00:01
So how do patients present with bronchiectasis,
well the common types of presentation include
the following - One, it is a daily production
of purulent phlegm. So that could be a small
amount, a teaspoon of green gunky phlegm per
day or it could be as much as a cup or even
more per day with more severe disease. Now
that's a marker of patients who really do
have active bronchiectasis with quite significant
anatomical damage. The less marked disease,
the less severe disease patients may not have
daily purulent sputum production but will
have acute attacks of exacerbations whether
they produce green phlegm for a few days that
respond to antibiotics and makes them feel
better, but these keep coming back. Most patients,
most people do not get too many chest infections
in their life, if you're getting chest infections
every year or several times a year, that should
raise the suspicion that the patient
has a bronchiectasis unless they have an underlying
other lung disease such as COPD, or are they
known to smoke. Similarly sputum's cultures
are not normally positive in normal people
repeatedly, so if you keep identifying bacterial
organisms which are known to be pathogens
such as Haemophilus Influenzae, Morexalla,
Streptococcus pneumoniae or Staphylococcus
aureus from sputum samples in an individual
then you need to think that they might have
bronchiectasis and Pseudomonas aeruginosa
is a bacteria which only normally colonizes
abnormal lungs, so if you isolate that in sputum,
you really need to think about bronchiectasis
diagnosis. Aspergillus is found in the
lungs of patients with allergic bronchopulmonary
aspergillosis, and again if you culture it,
therefore you need to think about bronchiectasis
and ABPA as a diagnosis. Bronchiectasis is
one of the major causes of hamemoptysis, so
an episode of major hemoptysis or repeated
episodes of minor hemoptysis might suggest
bronchiectasis. The signs of bronchiectasis
are coarse crackles and somebody always has
coarse crackles in the same area of the lung
whenever you listen to them, then again that
would suggest that there's some damage there
and bronchiectasis is one of the possible
causes. And finally, with a CT scans
being used frequently
nowadays for accessing patients with lung disease
of various different types, then bronchiectasis
is often identified.
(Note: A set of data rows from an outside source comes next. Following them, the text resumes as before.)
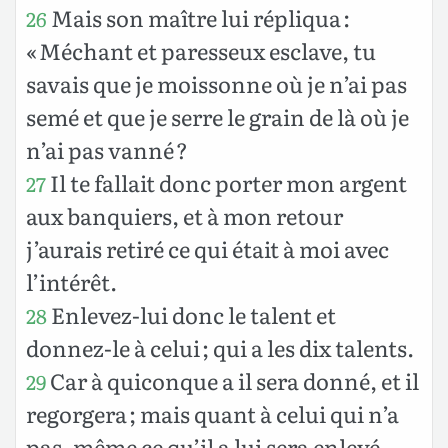
Mais son maître lui répliqua :
26
« Méchant et paresseux esclave, tu
savais que je moissonne où je n’ai pas
semé et que je serre le grain de là où je
n’ai pas vanné ?
Il te fallait donc porter mon argent
27
aux banquiers, et à mon retour
j’aurais retiré ce qui était à moi avec
l’intérêt.
Enlevez-lui donc le talent et
28
donnez-le à celui ; qui a les dix talents.
Car à quiconque a il sera donné, et il
29
regorgera ; mais quant à celui qui n’a
pas, même ce qu’il a lui sera enlevé.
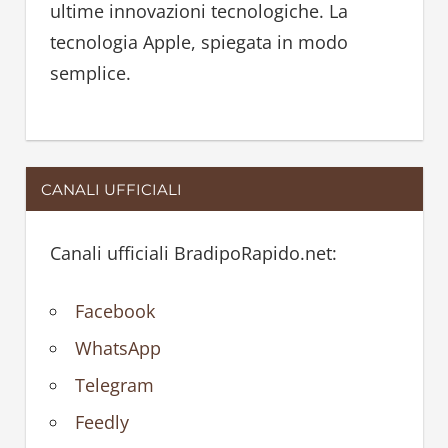
ultime innovazioni tecnologiche. La
tecnologia Apple, spiegata in modo
semplice.
CANALI UFFICIALI
Canali ufficiali BradipoRapido.net:
Facebook
WhatsApp
Telegram
Feedly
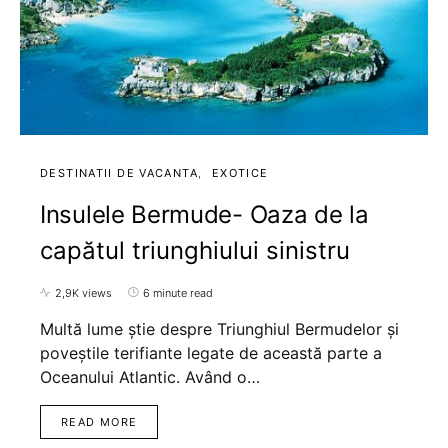
DESTINATII DE VACANTA
EXOTICE
Insulele Bermude- Oaza de la
capătul triunghiului sinistru
2,9K views
6 minute read
Multă lume știe despre Triunghiul Bermudelor și
poveștile terifiante legate de această parte a
Oceanului Atlantic. Având o…
READ MORE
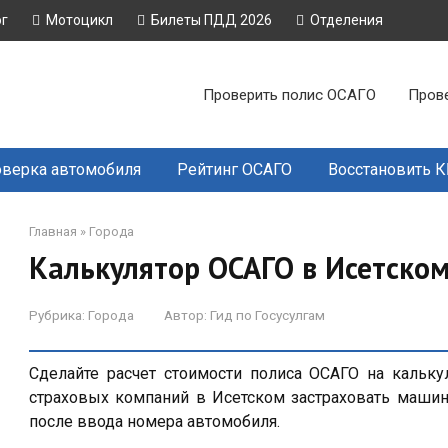
ог
Мотоцикл
Билеты ПДД 2026
Отделения
Проверить полис ОСАГО
Пров
верка автомобиля
Рейтинг ОСАГО
Восстановить 
Главная
»
Города
Калькулятор ОСАГО в Исетском
Рубрика:
Города
Автор:
Гид по Госусулгам
Сделайте расчет стоимости полиса ОСАГО на кальку
страховых компаний в Исетском застраховать машин
после ввода номера автомобиля.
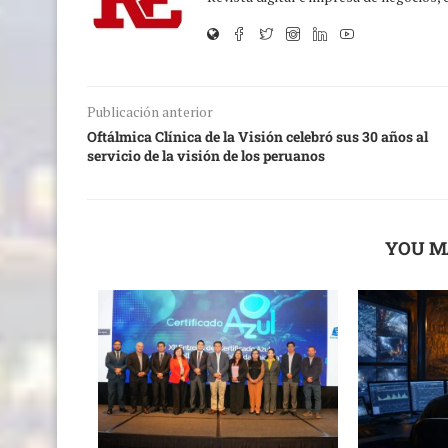
Publicación anterior
Oftálmica Clínica de la Visión celebró sus 30 años al
servicio de la visión de los peruanos
YOU M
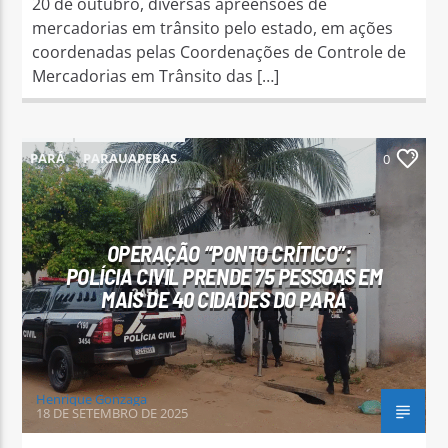
20 de outubro, diversas apreensões de
mercadorias em trânsito pelo estado, em ações
coordenadas pelas Coordenações de Controle de
Mercadorias em Trânsito das […]
PARÁ
PARAUAPEBAS
0
OPERAÇÃO “PONTO CRÍTICO”:
POLÍCIA CIVIL PRENDE 75 PESSOAS EM
MAIS DE 40 CIDADES DO PARÁ
Henrique Gonzaga
18 DE SETEMBRO DE 2025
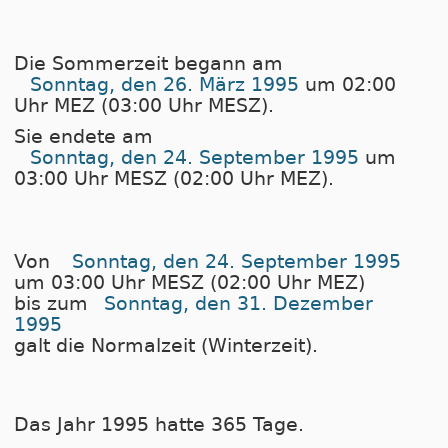
Die Sommerzeit begann am
Sonntag, den 26. März 1995
um 02:00
Uhr MEZ (03:00 Uhr MESZ).
Sie endete am
Sonntag, den 24. September 1995
um
03:00 Uhr MESZ (02:00 Uhr MEZ).
Von
Sonntag, den 24. September 1995
um 03:00 Uhr MESZ (02:00 Uhr MEZ)
bis zum
Sonntag, den 31. Dezember
1995
galt die Normalzeit (Winterzeit).
Das Jahr 1995 hatte 365 Tage.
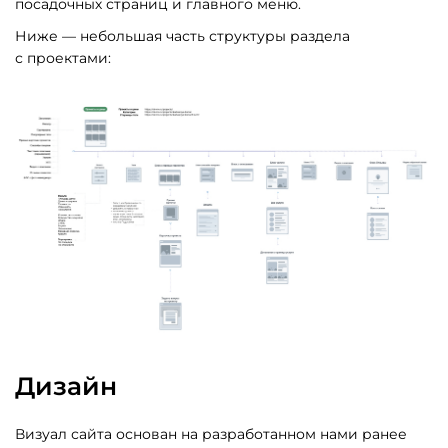
посадочных страниц и главного меню.
Ниже — небольшая часть структуры раздела
с проектами:
Дизайн
Визуал сайта основан на разработанном нами ранее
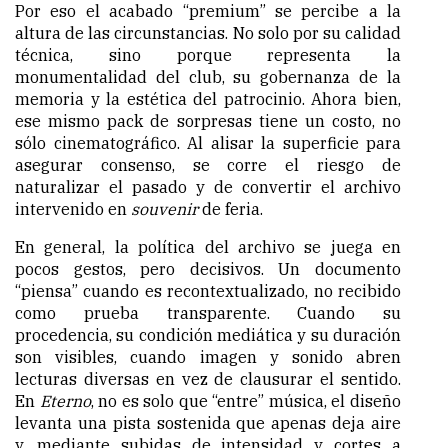
Por eso el acabado “premium” se percibe a la
altura de las circunstancias. No solo por su calidad
técnica, sino porque representa la
monumentalidad del club, su gobernanza de la
memoria y la estética del patrocinio. Ahora bien,
ese mismo pack de sorpresas tiene un costo, no
sólo cinematográfico. Al alisar la superficie para
asegurar consenso, se corre el riesgo de
naturalizar el pasado y de convertir el archivo
intervenido en
souvenir
de feria.
En general, la política del archivo se juega en
pocos gestos, pero decisivos. Un documento
“piensa” cuando es recontextualizado, no recibido
como prueba transparente. Cuando su
procedencia, su condición mediática y su duración
son visibles, cuando imagen y sonido abren
lecturas diversas en vez de clausurar el sentido.
En
Eterno
, no es solo que “entre” música, el diseño
levanta una pista sostenida que apenas deja aire
y, mediante subidas de intensidad y cortes a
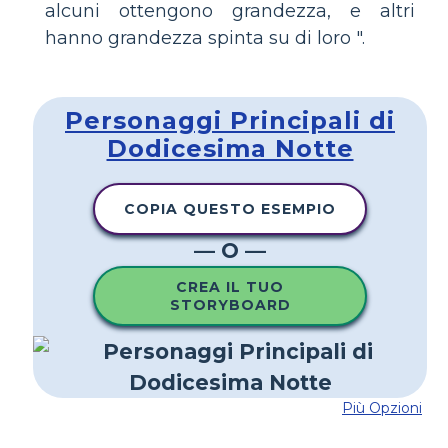
alcuni ottengono grandezza, e altri
hanno grandezza spinta su di loro ".
Personaggi Principali di
Dodicesima Notte
COPIA QUESTO ESEMPIO
— O —
CREA IL TUO
STORYBOARD
Più Opzioni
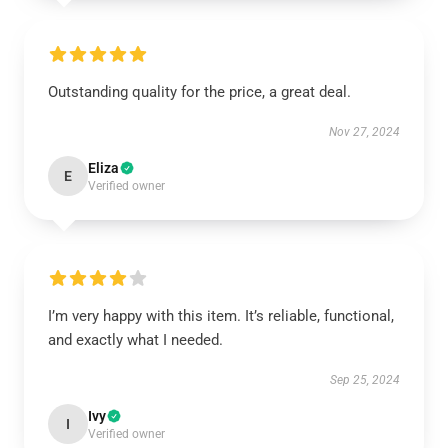
Outstanding quality for the price, a great deal.
Nov 27, 2024
Eliza
E
Verified owner
I’m very happy with this item. It’s reliable, functional,
and exactly what I needed.
Sep 25, 2024
Ivy
I
Verified owner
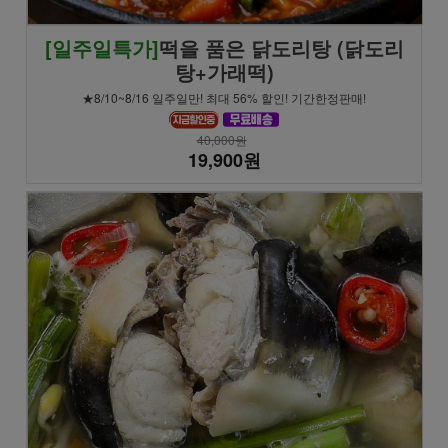
[일주일특가]
떡을 품은 닭도리탕 (닭도리
탕+가래떡)
★8/10~8/16 일주일만! 최대 56% 할인! 기간한정판매!
40,000원
19,900원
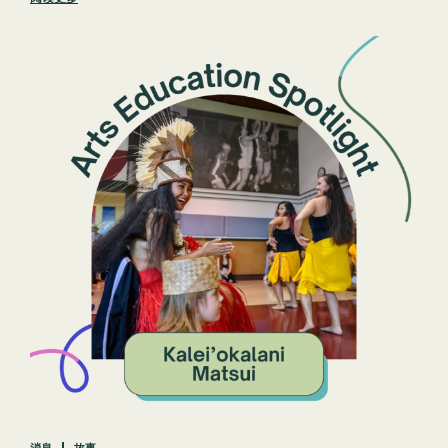
消息
故事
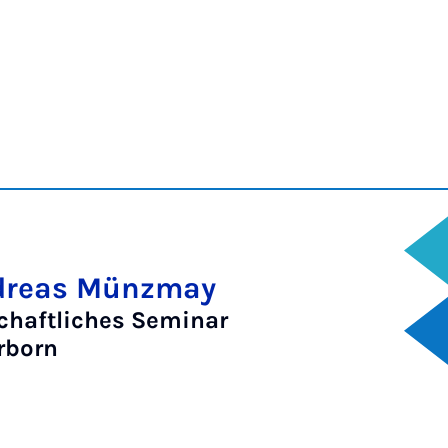
Andreas Münzmay
haftliches Seminar
rborn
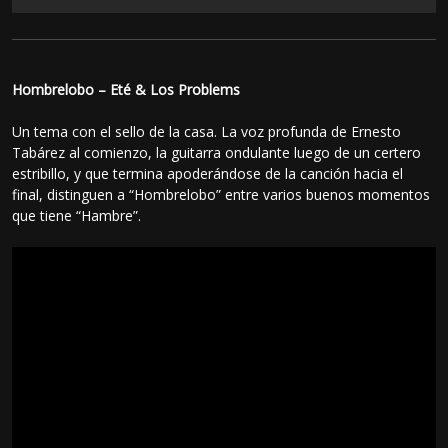
Hombrelobo – Eté & Los Problems
Un tema con el sello de la casa. La voz profunda de Ernesto
Tabárez al comienzo, la guitarra ondulante luego de un certero
estribillo, y que termina apoderándose de la canción hacia el
final, distinguen a “Hombrelobo” entre varios buenos momentos
que tiene “Hambre”.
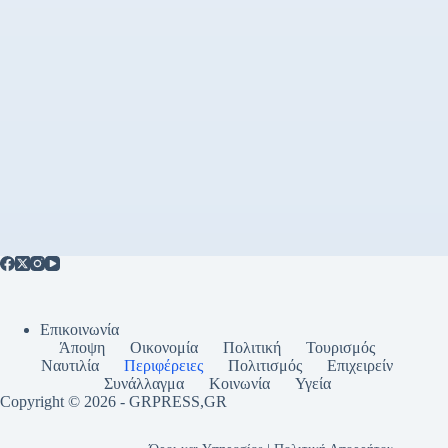
Επικοινωνία
Άποψη
Οικονομία
Πολιτική
Τουρισμός
Ναυτιλία
Περιφέρειες
Πολιτισμός
Επιχειρείν
Συνάλλαγμα
Κοινωνία
Υγεία
Copyright © 2026 - GRPRESS,GR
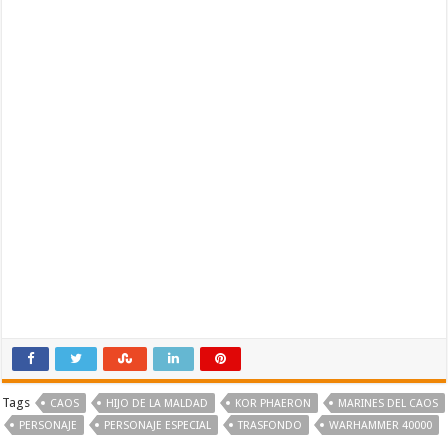
Tags
CAOS
HIJO DE LA MALDAD
KOR PHAERON
MARINES DEL CAOS
PERSONAJE
PERSONAJE ESPECIAL
TRASFONDO
WARHAMMER 40000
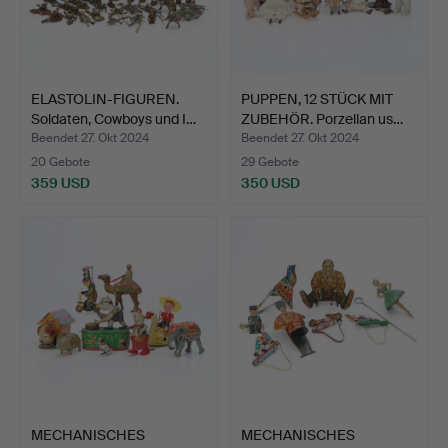
ELASTOLIN-FIGUREN.
PUPPEN, 12 STÜCK MIT
Soldaten, Cowboys und I…
ZUBEHÖR. Porzellan us…
Beendet 27. Okt 2024
Beendet 27. Okt 2024
20 Gebote
29 Gebote
359 USD
350 USD
MECHANISCHES
MECHANISCHES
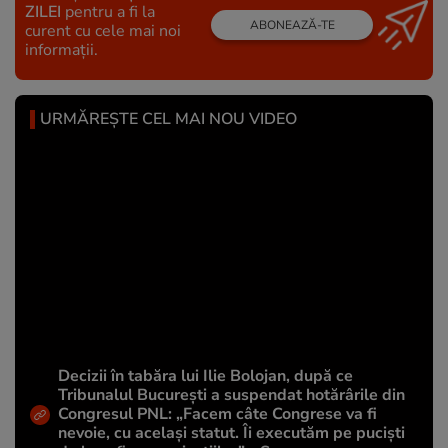
ZILEI
pentru a fi la
ABONEAZĂ-TE
curent cu cele mai noi
informații.
URMĂREȘTE CEL MAI NOU VIDEO
Decizii în tabăra lui Ilie Bolojan, după ce
Tribunalul București a suspendat hotărârile din
Congresul PNL: „Facem câte Congrese va fi
nevoie, cu același statut. Îi executăm pe puciști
For example in my clinic
I frequently see patients with being referred
from the two week wait clinic where patients
have been referred from investigation for
an abnormal X ray because people are worried
they may have cancer, but it turns out the
abnormality on the X ray is due to bronchiectasis.
Right, so common associations of bronchiectasis,
what other problems do patients of bronchiectasis
have? Well, they often have asthma, some reversible
airways obstruction, that’s the patients
with the mild forms of bronchiectasis.
02:45
The more severe forms of bronchiectasis, as I’ve
already mentioned leads to irreversible airways
obstructions, you get small airways obliterative
bronchiolitis and that is the mechanism by
which bronchiectasis causes patients to develop
respiratory failure and causes death.
03:01
Patients with bronchiectasis, specifically the
idiopathic patients and those with mucociliary
clearance problems such as cystic fibrosis,
they frequently have rhinitis, sinusitis,
middle ear disease, so upper airway problems as
well. Occasionally patients with bronchiectasis
will have infertility, that’s an example
of mucociliary clearance problems, affecting
sperm production as well, and infections with
non-tuberculosis mycobacteria are problems
as well. How do you recognize clinically on
examination patients? Combination of clubbing
and coarse crackles within the lung. Actually
clubbing is pretty rare unless the patient
has severe or aggressive disease. The crackles
though, are usually present in patients with
bronchiectasis, and they can be accompanied
by the squeaks and by wheeze of the airways
obstruction, and when the patients have really
bad bronchiectasis they will develop the signs
of severe airways obstruction as well, the
similar signs that we described in COPD.